25: 0 1 ! 1 1 1 1 1 C = t2 − t1 , (b) det B (a) det @ t1 t2 t3 A = (t2 − t1 )(t3 − t1 )(t3 − t2 ), t1 t2 2 2 2 t1 t2 t3 1 0 1 1 1 1 C Bt B 1 t2 t3 t4 C C (c) det B B t2 t2 t2 t2 C = (t2 − t1 )(t3 − t1 )(t3 − t2 )(t4 − t1 )(t4 − t2 )(t4 − t3 ). 29. 22. (a) By direct substitution: pd − bq aq − pc pd − bq aq − pc ax + by = a +b = p, cx + dy = c +d = q. ad − bc ad − bc ad − bc ad − bc ! 2; 0 2 4 0 10 10 ! 1 5 7 1 4 −2 1 4 det det = , y= =− . (ii) x = −2 6 3 −2 12 3 12 6 (c) Proof by direct0substitution, expanding all the determinants.

V1 (x, y) v2 (x, y) ! w1 (x, y) w2 (x, y) ! Distributivity: (c + d) " ! v1 (x, y) v2 (x, y) ! # (c + d) v1 (x, y) (c + d) v2 (x, y) ! =c ! v1 (x, y) v2 (x, y) ! +d ! # ! v1 (x, y) c d v1 (x, y) v1 (x, y) c d = = (c d) . v2 (x, y) c d v2 (x, y) v2 (x, y) Unit for Scalar Multiplication: ! v1 (x, y) v1 (x, y) . = 1 v2 (x, y) v2 (x, y) ! , w1 (x, y) w2 (x, y) ! 9. We identify each sample value with the matrix entry mij = f (i h, j k). In this way, every sampled function corresponds to a uniquely determined m × n matrix and conversely.

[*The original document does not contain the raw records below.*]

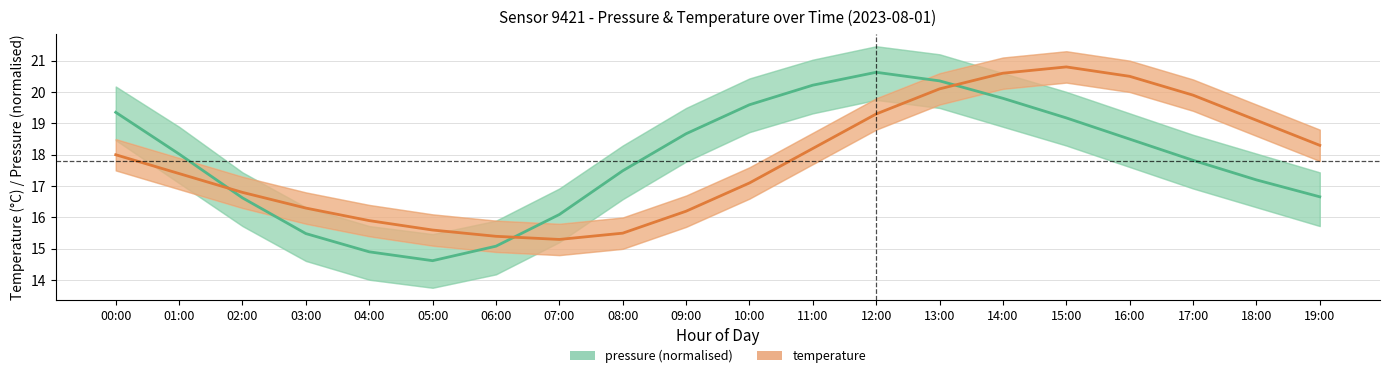

Is it true that temperature equals 25.1 at 03:00?

False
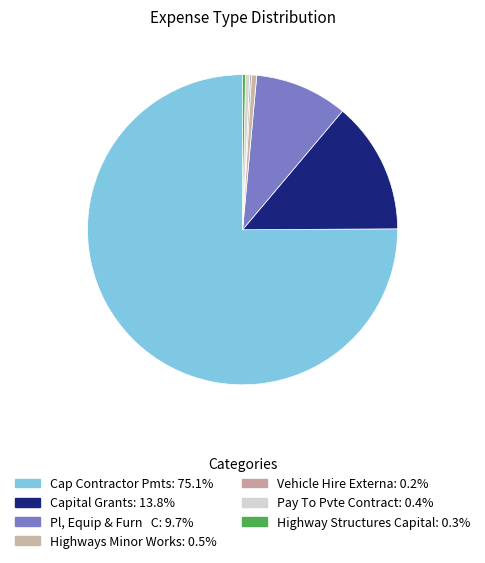

Combined, what portion of the pie is Cap Contractor Pmts and Highways Minor Works?

75.6%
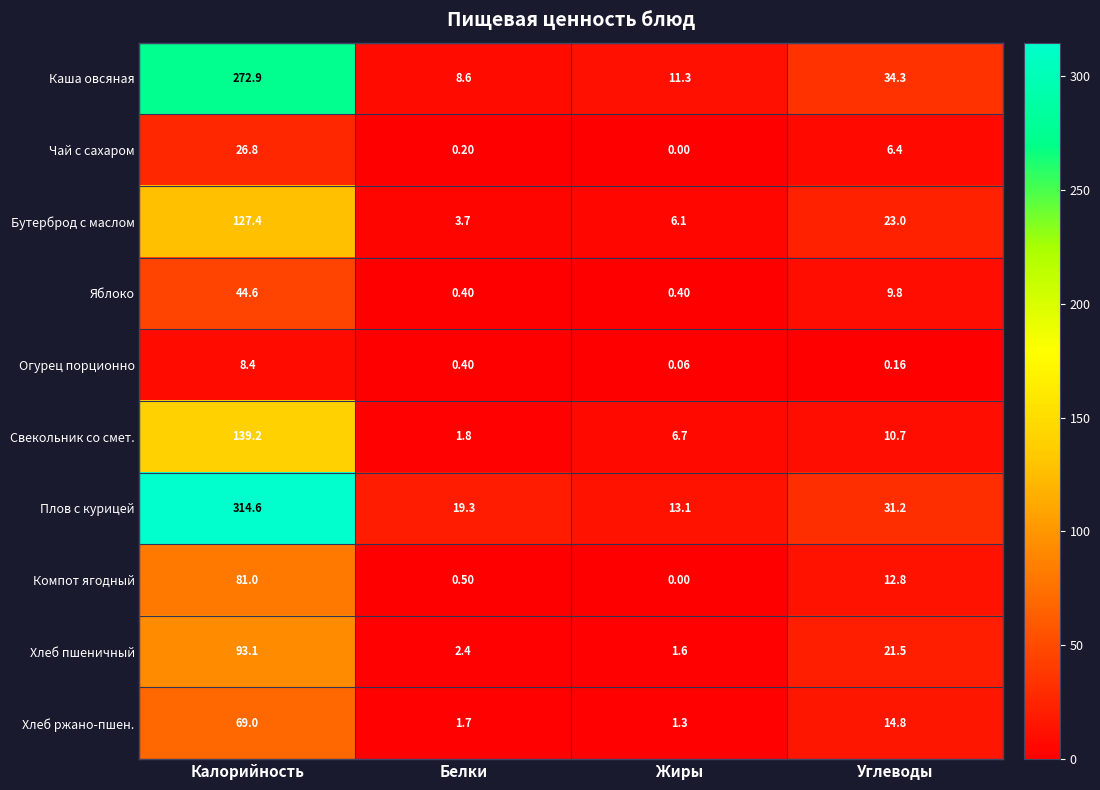

At which category is the sum across all series the highest?

Калорийность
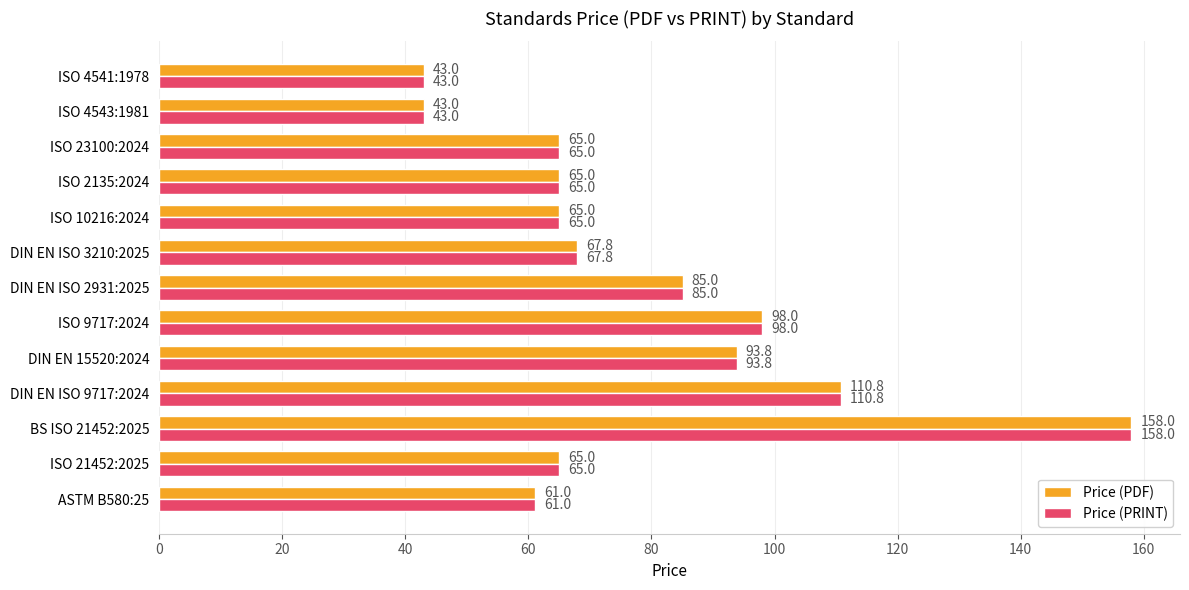

Is it true that Price (PDF) equals 67.8 at DIN EN ISO 3210:2025?

True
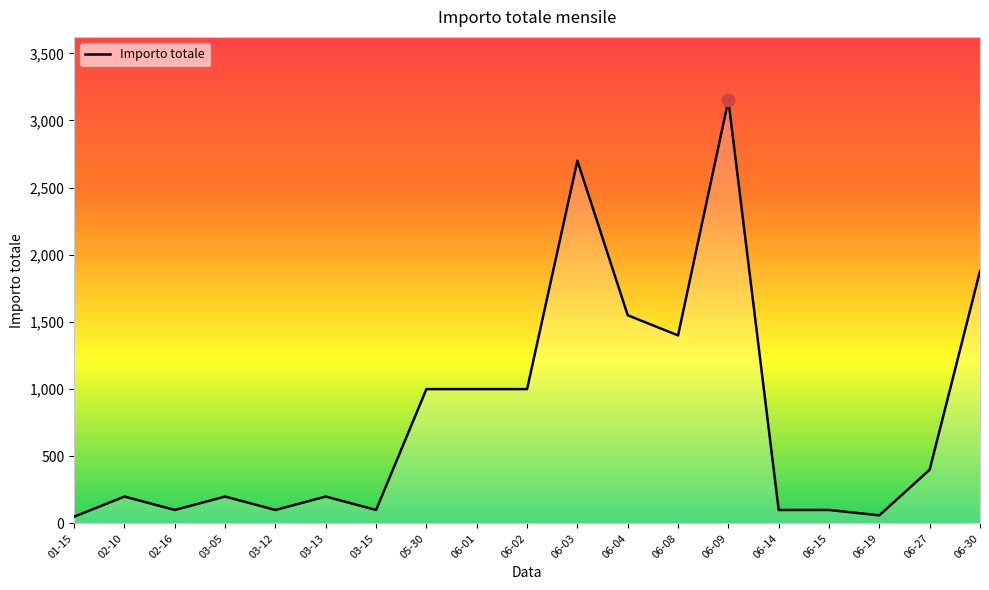

What is the change in value from 02-16 to 05-30?

+900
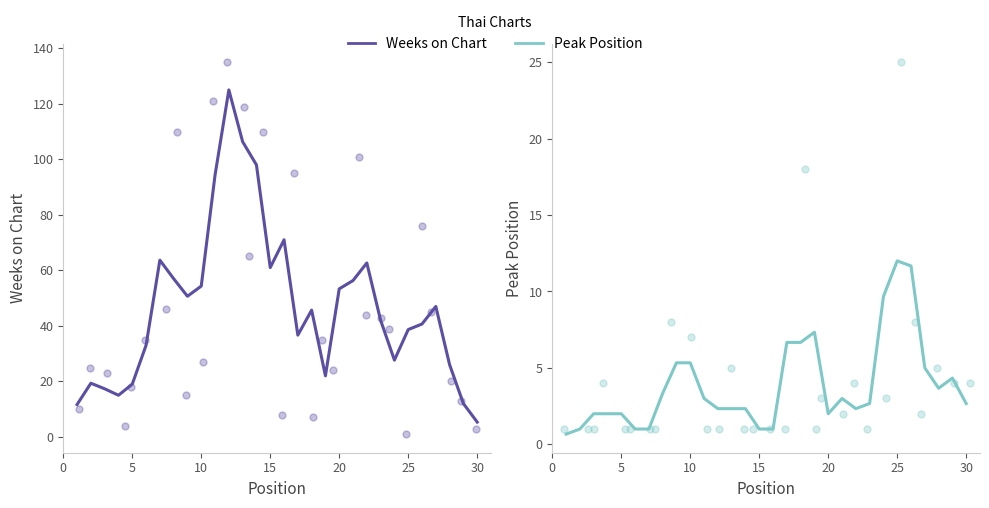

Which series has the largest Y range (max minus min)?

Weeks on Chart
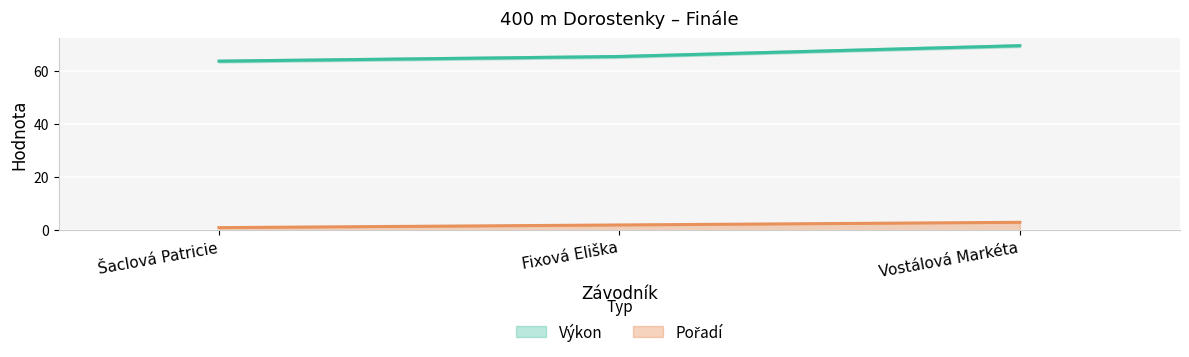

Reading left to right, what are all the values shown in this chart?

Pořadí: 1.0	2.0	3.0
Výkon: 63.8	65.6	69.6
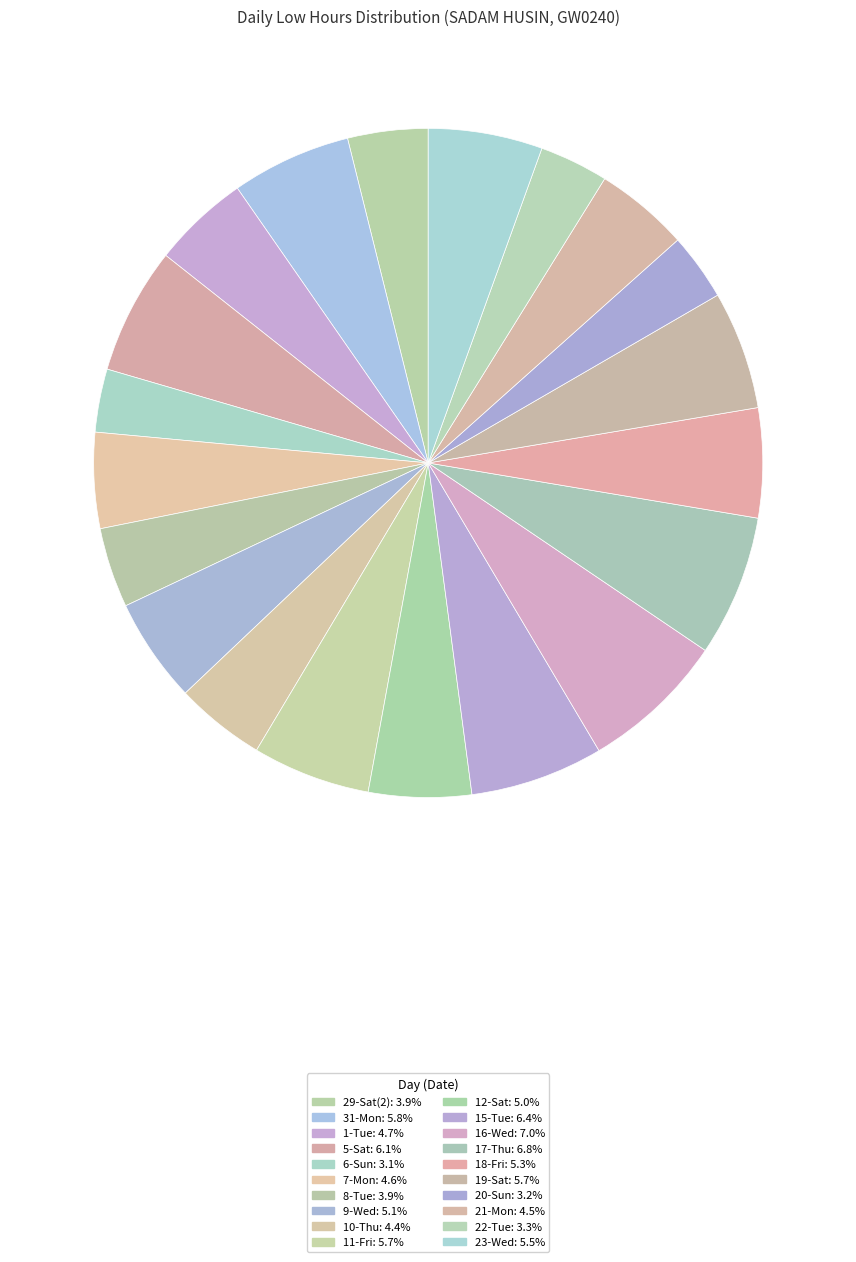

What percentage do 29-Sat(2) and 19-Sat together represent?

9.6%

B) span { ex , e3 x }; (c) 2. 12. Each is a solution, and the general solution u(x) = c1 + c2 cos x + c3 sin x is a linear combination of the three independent solutions. 13. (a) e2 x ; (b) cos 2 x, sin 2 x; (c) e3 x , 1; (d) e− x , e− 3 x ; (e) e− x/2 cos 23 x, √ √ √ √ √ x x x x e− x/2 sin 23 x; (f ) e5 x , 1, x; (g) ex/ 2 cos √ , ex/ 2 sin √ , e− x/ 2 cos √ , e− x/ 2 sin √ . 14. (a) If u1 and u2 are solutions, so is u = c1 u1 + c2 u2 since u + 4 u = c1 (u1 + 4 u1 ) + c2 (u2 + 4 u2 ) = 0, u(0) = c1 u1 (0) + c2 u2 (0) = 0, u(π) = c1 u1 (π) + c2 u2 (π) = 0.